All of the impaired loans were collateralized by real estate at March 31, 1999
and accounted for by the lower of the fair value of the collateral (net of the
$57,000 Allocated Reserves) or amortized loan value.

Real Estate Owned ("REO")

REO consists of properties acquired through mortgage loan foreclosure
proceedings, repossessions or in full or partial satisfaction of outstanding
loan obligations.  At March 31, 1999, REO totaled $12,000, consisting of a
single mobile home.

                                       15
<PAGE>
 
Liquidity - Bank

Deposits totaled $146.5 million at March 31, 1999, a decrease of $2.1 million
(or 1.4%) from the level of $148.6 million at December 31, 1998.

Deposit balances were as follows:
<TABLE>
<CAPTION>
                                       March 31,  December 31,
                                     -------------------------
(in thousands)                           1999         1998
- --------------------------------------------------------------
<S>                                    <C>        <C>
Noninterest bearing demand deposits     $  8,707      $ 10,447
Interest bearing demand deposits          19,470        21,680
Savings and escrow deposits               66,372        63,393
Time deposits                             51,909        53,025
                                        --------      --------
     Total                              $146,458      $148,545
                                        ========      ========
</TABLE>

The decline in deposit levels is primarily attributable to a $5.1 million
decline in demand deposit accounts and time deposits.  This decrease was offset
by a $3.0 million increase in savings deposit balances attributable to the
Company's High Rise Savings program.

Liquidity - Company

On a parent company only basis ("parent"), the Company conducts no separate
operations.  Its business consists of the operations of its banking subsidiary.

| Stored data |
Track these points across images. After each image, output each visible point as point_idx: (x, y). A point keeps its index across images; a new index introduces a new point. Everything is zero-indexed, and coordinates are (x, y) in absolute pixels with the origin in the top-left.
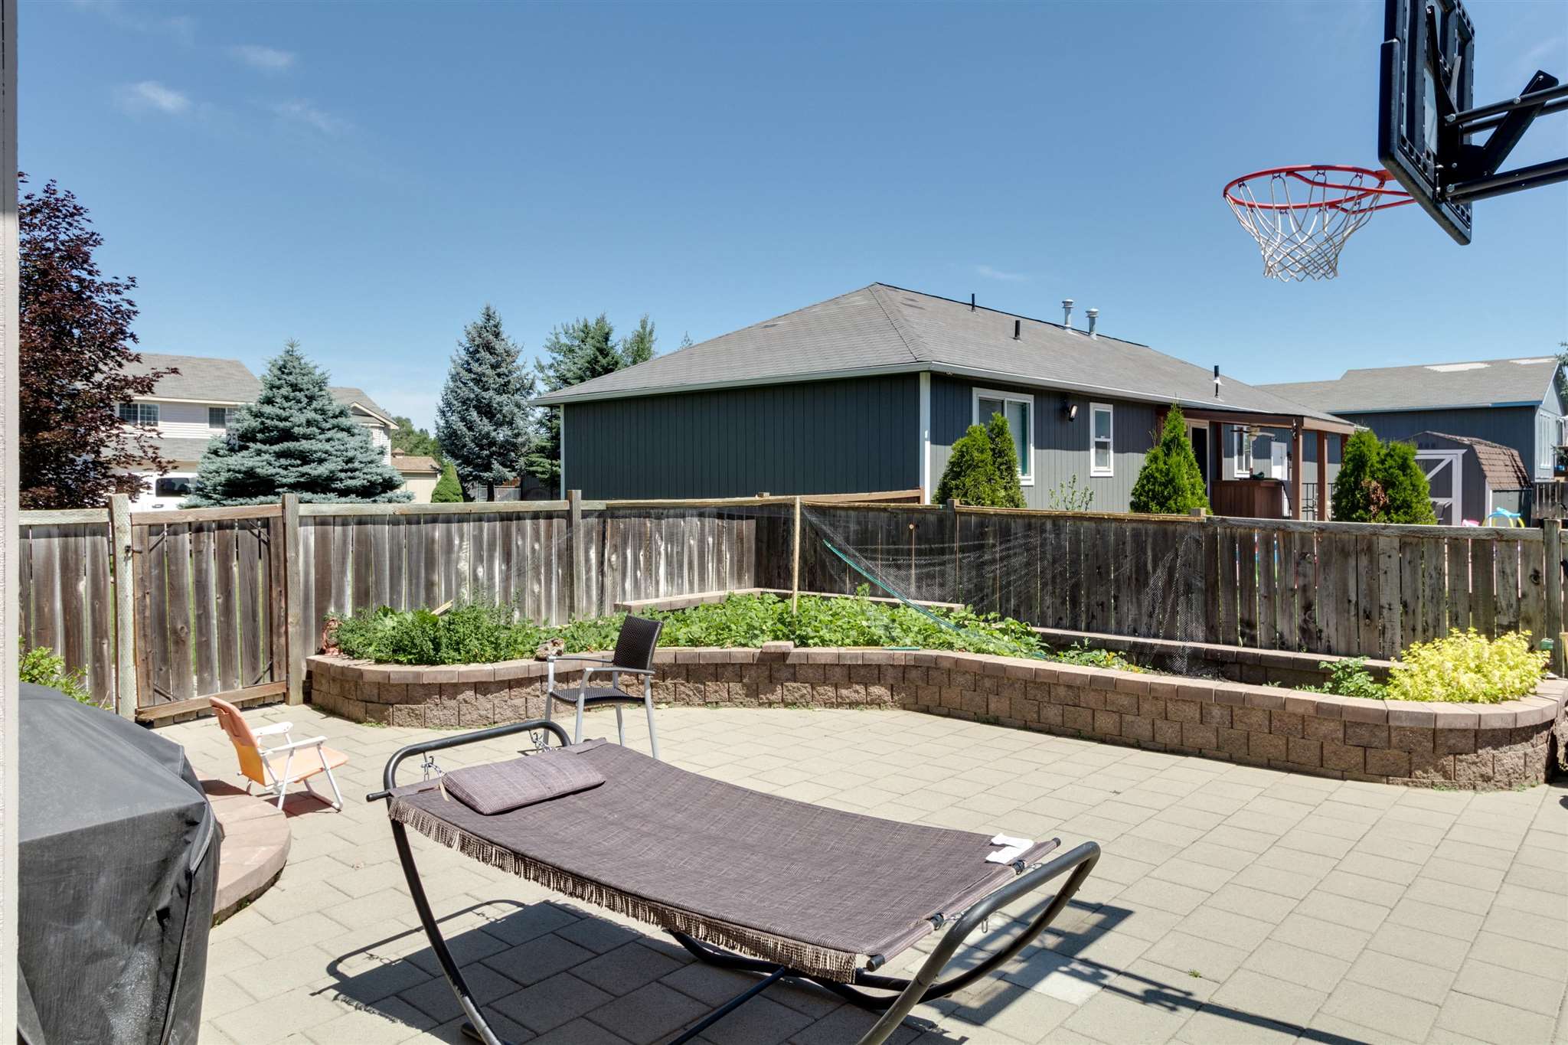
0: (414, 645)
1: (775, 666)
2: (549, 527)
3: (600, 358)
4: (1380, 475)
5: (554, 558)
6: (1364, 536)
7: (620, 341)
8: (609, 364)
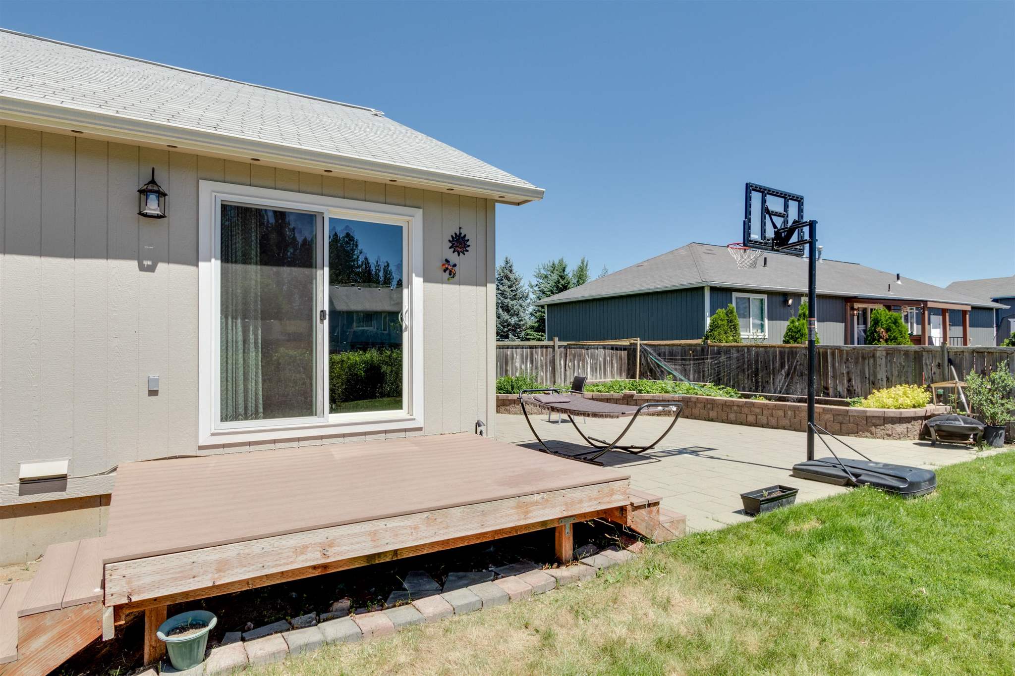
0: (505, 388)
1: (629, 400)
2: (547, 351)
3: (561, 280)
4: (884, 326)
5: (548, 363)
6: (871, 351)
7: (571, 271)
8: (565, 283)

--

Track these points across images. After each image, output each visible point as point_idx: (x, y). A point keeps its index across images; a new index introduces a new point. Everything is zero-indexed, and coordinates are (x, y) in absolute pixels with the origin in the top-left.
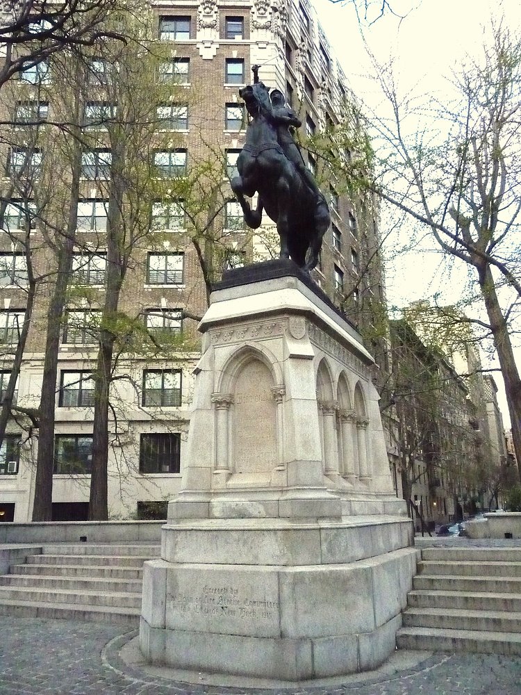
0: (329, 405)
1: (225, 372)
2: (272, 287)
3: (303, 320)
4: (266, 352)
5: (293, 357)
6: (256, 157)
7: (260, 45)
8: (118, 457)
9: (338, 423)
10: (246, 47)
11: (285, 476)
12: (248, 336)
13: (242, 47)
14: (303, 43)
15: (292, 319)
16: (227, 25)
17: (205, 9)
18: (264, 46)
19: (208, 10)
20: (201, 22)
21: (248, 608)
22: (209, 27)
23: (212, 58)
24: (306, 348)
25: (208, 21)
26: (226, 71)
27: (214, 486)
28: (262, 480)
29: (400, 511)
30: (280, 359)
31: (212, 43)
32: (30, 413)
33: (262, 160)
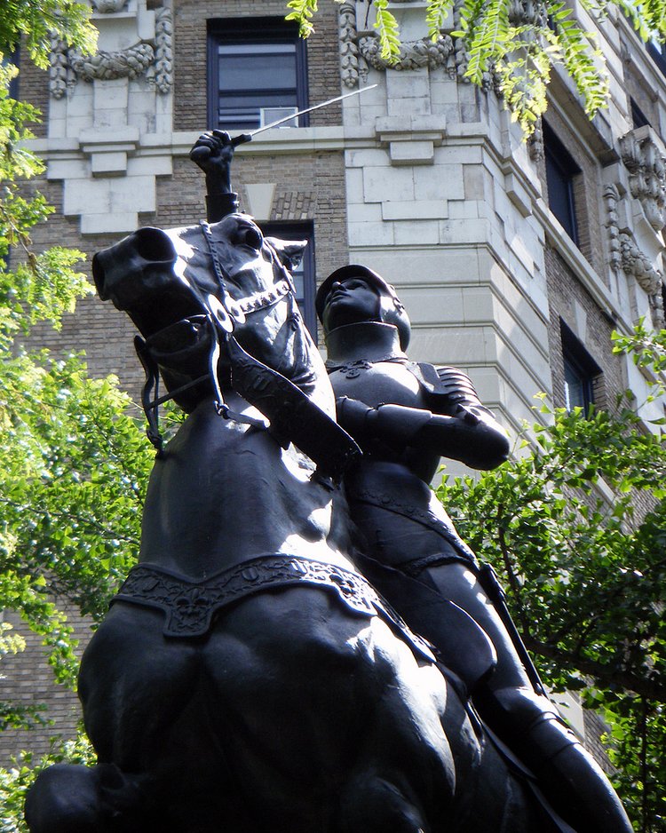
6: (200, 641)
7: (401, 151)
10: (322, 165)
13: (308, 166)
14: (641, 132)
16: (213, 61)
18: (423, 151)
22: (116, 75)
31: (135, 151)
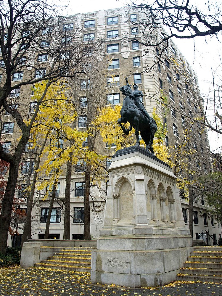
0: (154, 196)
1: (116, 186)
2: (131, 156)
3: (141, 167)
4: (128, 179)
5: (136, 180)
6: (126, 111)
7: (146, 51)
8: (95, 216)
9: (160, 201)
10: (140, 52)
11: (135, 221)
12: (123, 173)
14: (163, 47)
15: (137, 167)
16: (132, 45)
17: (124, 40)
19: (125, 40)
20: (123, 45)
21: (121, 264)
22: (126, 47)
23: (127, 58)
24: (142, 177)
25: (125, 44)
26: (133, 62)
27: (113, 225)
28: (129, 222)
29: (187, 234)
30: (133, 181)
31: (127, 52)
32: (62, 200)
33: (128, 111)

| What you need to do |
Continue the bank filing about loans, deposits and liquidity from its last sentence, not the material after it.

| Written answer |
In addition to debt service relating to the promissory notes issued to a group
of four Maine savings banks (the "Savings Banks") in the aggregate principal
amount of $2.6 million, the Company's expenses consist primarily of Delaware
franchise taxes associated with the Company's authorized capital stock, and
certain legal and various other expenses.  Expenses, including certain audit and
professional fees, insurance and other expenses, are allocated between the Bank
and the Company based upon the relative benefits derived.

Payment of dividends by the Company on its stock is subject to various
restrictions.  Among these restrictions is a requirement under Delaware
corporate law that dividends may be paid by the Company out of its surplus or,
in the event there is no surplus, out of its net profits for the fiscal year in
which the dividend is declared and/or the preceding fiscal year.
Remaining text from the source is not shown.